Tasks to carry out:
A. In the Spinoza commentary, copy the passage word for word, starting at the words "In other words, I" and ending after "had great possessions.".
B. According to the Spinoza commentary, what makes the "prelude" part of the Improvement unique among Spinoza's writing? Answer in one to three sentences.

Spinoza here speaks in the first person again about his own process. 
He is not didactic in tone, rather he is sharing his experience. I think
this "prelude" part of the Improvement is unique among all of Spinoza's
writing for its autobiographical, down to earth and direct explanation to 
readers about his personal pilgrimage out of society as he knew it and
into the metaphysical philosophy that he was too pronounce "the true
philosophy. However, for me, like the man Spinoza claimed to embody
the idea of God, Jesus of Nazareth, we find that his "yoke is gentle."
In other words, I find Spinoza's simple descriptions of his process contain
little of condescension or a berating of the reader that one finds in some
philosophers and many theologians.  These paragraphs we are examining
bring to mind a passage of the Gospel According to Matthew.  However,
we will find that Spinoza is not so committed to the notions that immediate
and complete renunciation of the worldly is a prerequisite.  More to come 
on that issue.
*****
Matt. 19:21 Jesus said unto him, If thou wilt be perfect, go and sell
that thou hast, and give to the poor, and thou shalt have treasure in
heaven: and come and follow me.
Matt. 19:22 But when the young man heard that saying, he went away
sorrowful: for he had great possessions.
Matt. 19:23 Then said Jesus unto his disciples, Verily I say unto
you, That a rich man shall hardly enter into the kingdom of heaven.
Matt. 19:24 And again I say unto you, It is easier for a camel to go
through the eye of a needle, than for a rich man to enter into the
kingdom of God.
Matt. 19:25 When his disciples heard it, they were exceedingly
amazed, saying, Who then can be saved?
Matt. 19:26 But Jesus beheld them, and said unto them, "With men this
is impossible; but with God all things are possible."
*****
"The warrior's way offers a man a new life and that life has to be
completely new. He can't bring to that new life his ugly old ways."
-Don Juan Matus




Friday, March 1, 2013

re: "the Objects of My Fears..."



==========
 "...seeing that none of the objects of my fears contained in
 themselves anything either good or bad, except in so far as the mind is
affected by them...."

Given records:
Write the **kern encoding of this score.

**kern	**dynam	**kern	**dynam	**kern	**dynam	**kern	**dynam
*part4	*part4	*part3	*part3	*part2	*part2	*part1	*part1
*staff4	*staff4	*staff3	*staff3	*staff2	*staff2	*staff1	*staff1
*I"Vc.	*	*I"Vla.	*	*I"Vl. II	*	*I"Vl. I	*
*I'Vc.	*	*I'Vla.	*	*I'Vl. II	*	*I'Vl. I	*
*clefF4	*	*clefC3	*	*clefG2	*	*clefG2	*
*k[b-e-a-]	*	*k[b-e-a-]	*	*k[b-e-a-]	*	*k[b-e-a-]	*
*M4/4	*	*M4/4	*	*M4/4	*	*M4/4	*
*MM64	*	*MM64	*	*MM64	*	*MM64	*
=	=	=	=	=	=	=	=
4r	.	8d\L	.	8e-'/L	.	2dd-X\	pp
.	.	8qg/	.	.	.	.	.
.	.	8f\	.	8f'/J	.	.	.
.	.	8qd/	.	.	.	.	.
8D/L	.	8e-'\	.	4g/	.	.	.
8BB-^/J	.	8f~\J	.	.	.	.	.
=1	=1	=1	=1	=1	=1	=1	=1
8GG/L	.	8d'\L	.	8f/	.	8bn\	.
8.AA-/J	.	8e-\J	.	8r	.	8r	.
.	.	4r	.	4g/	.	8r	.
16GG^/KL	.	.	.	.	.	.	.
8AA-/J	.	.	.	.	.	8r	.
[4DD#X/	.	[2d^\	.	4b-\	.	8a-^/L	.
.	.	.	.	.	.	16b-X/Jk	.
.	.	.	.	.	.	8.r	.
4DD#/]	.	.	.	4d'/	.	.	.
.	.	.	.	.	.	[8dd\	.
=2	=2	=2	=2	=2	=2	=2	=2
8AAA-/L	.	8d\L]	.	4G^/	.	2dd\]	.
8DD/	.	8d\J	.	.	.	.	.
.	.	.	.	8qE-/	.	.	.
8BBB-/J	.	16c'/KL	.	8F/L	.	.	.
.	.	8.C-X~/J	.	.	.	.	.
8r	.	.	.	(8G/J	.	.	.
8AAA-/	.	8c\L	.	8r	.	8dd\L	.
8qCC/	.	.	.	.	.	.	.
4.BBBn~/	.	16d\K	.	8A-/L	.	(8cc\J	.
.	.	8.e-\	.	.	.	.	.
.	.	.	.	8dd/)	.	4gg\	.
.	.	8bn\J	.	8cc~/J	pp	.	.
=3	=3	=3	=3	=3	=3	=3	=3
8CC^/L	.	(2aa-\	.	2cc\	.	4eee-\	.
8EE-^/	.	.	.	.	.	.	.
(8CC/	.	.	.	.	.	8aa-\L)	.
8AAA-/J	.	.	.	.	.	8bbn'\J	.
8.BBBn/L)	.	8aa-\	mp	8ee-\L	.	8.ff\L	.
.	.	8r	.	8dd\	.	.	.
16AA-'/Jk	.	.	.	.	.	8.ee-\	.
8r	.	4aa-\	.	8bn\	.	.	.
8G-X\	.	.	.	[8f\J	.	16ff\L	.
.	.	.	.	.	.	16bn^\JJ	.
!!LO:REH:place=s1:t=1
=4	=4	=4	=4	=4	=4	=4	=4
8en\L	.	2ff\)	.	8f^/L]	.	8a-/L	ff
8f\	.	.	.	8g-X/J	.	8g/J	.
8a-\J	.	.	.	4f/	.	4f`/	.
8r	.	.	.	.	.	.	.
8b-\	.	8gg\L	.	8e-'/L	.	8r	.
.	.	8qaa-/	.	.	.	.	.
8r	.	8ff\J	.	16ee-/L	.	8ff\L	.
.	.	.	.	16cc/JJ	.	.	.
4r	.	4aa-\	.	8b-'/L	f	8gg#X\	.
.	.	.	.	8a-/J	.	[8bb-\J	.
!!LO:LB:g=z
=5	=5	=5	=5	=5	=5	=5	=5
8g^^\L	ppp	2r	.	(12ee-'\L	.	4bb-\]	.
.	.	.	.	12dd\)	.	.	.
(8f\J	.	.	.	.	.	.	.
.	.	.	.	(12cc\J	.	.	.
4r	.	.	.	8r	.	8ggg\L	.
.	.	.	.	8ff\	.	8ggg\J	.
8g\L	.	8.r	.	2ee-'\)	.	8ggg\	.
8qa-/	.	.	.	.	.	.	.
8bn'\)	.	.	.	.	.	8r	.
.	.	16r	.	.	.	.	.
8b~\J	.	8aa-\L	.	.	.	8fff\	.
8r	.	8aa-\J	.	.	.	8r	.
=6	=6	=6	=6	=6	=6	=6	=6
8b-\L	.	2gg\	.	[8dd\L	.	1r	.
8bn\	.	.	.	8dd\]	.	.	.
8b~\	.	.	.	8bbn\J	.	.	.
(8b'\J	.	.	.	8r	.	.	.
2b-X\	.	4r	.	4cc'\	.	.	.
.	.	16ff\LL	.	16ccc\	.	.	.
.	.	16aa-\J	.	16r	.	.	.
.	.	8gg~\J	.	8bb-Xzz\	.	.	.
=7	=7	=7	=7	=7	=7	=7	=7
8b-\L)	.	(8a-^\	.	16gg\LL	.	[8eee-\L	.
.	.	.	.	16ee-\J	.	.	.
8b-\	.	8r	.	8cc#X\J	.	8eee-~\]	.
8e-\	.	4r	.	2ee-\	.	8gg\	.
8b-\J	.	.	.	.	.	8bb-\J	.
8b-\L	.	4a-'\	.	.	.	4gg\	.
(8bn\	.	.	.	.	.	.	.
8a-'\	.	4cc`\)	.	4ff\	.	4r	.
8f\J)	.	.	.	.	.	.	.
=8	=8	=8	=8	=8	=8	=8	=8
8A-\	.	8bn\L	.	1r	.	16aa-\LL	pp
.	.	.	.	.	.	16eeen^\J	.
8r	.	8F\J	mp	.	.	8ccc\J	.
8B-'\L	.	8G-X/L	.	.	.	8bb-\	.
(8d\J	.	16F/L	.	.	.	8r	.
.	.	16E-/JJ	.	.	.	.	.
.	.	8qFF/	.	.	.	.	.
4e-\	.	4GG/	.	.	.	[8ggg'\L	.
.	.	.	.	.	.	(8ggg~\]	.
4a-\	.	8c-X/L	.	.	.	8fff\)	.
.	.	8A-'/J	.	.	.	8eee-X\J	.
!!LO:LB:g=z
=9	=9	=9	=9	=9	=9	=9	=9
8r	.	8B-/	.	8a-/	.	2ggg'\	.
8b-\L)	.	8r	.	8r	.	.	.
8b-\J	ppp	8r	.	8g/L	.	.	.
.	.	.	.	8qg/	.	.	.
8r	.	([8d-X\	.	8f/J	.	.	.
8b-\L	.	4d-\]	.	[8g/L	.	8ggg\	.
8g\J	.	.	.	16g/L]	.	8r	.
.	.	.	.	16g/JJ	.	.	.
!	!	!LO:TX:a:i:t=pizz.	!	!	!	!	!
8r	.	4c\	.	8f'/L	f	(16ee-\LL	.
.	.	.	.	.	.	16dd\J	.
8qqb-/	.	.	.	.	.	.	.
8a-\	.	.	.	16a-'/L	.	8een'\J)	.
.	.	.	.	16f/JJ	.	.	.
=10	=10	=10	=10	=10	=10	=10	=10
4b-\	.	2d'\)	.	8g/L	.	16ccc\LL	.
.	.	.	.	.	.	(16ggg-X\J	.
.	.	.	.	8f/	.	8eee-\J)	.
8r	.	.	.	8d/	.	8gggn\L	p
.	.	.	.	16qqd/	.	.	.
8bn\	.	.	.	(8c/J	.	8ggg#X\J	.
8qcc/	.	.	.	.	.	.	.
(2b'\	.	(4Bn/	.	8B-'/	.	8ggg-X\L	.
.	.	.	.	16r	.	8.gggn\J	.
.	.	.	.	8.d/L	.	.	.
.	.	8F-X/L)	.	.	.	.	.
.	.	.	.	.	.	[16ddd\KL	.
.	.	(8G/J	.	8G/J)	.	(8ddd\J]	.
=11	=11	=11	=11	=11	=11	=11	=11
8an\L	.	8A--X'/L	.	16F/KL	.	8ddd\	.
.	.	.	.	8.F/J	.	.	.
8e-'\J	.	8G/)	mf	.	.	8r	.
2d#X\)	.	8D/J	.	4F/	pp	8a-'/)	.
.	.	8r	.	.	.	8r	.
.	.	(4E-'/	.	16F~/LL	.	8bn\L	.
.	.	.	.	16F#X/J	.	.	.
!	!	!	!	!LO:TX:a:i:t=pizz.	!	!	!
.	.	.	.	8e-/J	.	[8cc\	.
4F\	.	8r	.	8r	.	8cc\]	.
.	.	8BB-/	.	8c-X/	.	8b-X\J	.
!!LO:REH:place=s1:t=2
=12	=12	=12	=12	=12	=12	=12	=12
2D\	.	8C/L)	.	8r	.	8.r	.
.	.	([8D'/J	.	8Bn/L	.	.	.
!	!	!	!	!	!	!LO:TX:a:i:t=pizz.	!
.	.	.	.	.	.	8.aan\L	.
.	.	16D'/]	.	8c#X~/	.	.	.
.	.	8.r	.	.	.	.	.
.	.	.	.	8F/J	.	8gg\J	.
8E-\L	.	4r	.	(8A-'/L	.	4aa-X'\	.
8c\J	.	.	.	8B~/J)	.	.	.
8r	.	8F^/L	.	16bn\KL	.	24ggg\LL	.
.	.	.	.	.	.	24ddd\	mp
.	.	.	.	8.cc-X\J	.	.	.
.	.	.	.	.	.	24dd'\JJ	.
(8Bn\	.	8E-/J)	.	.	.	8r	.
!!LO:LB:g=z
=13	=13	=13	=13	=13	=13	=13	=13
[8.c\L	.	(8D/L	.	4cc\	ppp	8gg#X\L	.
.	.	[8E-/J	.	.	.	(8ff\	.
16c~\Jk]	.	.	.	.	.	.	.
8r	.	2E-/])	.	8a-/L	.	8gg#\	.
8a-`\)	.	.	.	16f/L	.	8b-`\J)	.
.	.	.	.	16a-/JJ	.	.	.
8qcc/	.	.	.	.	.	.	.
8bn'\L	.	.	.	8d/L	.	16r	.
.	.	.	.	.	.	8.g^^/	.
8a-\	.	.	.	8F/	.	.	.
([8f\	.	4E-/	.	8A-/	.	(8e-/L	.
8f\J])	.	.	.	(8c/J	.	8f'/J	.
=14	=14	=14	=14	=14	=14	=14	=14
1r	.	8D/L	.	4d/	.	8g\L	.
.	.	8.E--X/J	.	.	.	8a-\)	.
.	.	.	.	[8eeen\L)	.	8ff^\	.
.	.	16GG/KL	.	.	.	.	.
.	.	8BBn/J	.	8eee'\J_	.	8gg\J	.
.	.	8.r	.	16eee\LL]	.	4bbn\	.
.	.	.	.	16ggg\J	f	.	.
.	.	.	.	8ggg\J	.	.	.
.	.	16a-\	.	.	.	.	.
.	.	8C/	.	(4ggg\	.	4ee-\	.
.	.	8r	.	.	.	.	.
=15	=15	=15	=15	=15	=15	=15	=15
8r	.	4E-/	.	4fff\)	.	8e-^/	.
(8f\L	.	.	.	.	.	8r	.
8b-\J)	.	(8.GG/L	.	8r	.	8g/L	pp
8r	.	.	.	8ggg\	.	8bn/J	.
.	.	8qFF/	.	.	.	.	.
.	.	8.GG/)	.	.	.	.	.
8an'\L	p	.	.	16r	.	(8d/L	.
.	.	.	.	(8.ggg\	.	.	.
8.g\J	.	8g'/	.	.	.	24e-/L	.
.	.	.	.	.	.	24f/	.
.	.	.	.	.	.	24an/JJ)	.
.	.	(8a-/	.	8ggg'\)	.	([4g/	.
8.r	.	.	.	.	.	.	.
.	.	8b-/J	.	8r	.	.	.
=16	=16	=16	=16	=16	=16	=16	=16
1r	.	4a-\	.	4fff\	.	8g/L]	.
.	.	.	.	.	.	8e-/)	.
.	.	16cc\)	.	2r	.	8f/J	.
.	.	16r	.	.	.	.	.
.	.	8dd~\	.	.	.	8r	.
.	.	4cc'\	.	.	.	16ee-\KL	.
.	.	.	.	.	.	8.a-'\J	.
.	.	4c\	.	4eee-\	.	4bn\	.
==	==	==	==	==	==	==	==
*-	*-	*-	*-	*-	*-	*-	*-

Results in order:
A.
In other words, I find Spinoza's simple descriptions of his process contain
little of condescension or a berating of the reader that one finds in some
philosophers and many theologians.  These paragraphs we are examining
bring to mind a passage of the Gospel According to Matthew.  However,
we will find that Spinoza is not so committed to the notions that immediate
and complete renunciation of the worldly is a prerequisite.  More to come 
on that issue.
*****
Matt. 19:21 Jesus said unto him, If thou wilt be perfect, go and sell
that thou hast, and give to the poor, and thou shalt have treasure in
heaven: and come and follow me.
Matt. 19:22 But when the young man heard that saying, he went away
sorrowful: for he had great possessions.

B. It is unique because it is autobiographical, down to earth and direct. In it, Spinoza explains to readers his personal pilgrimage out of society as he knew it and into the metaphysical philosophy he would call "the true philosophy."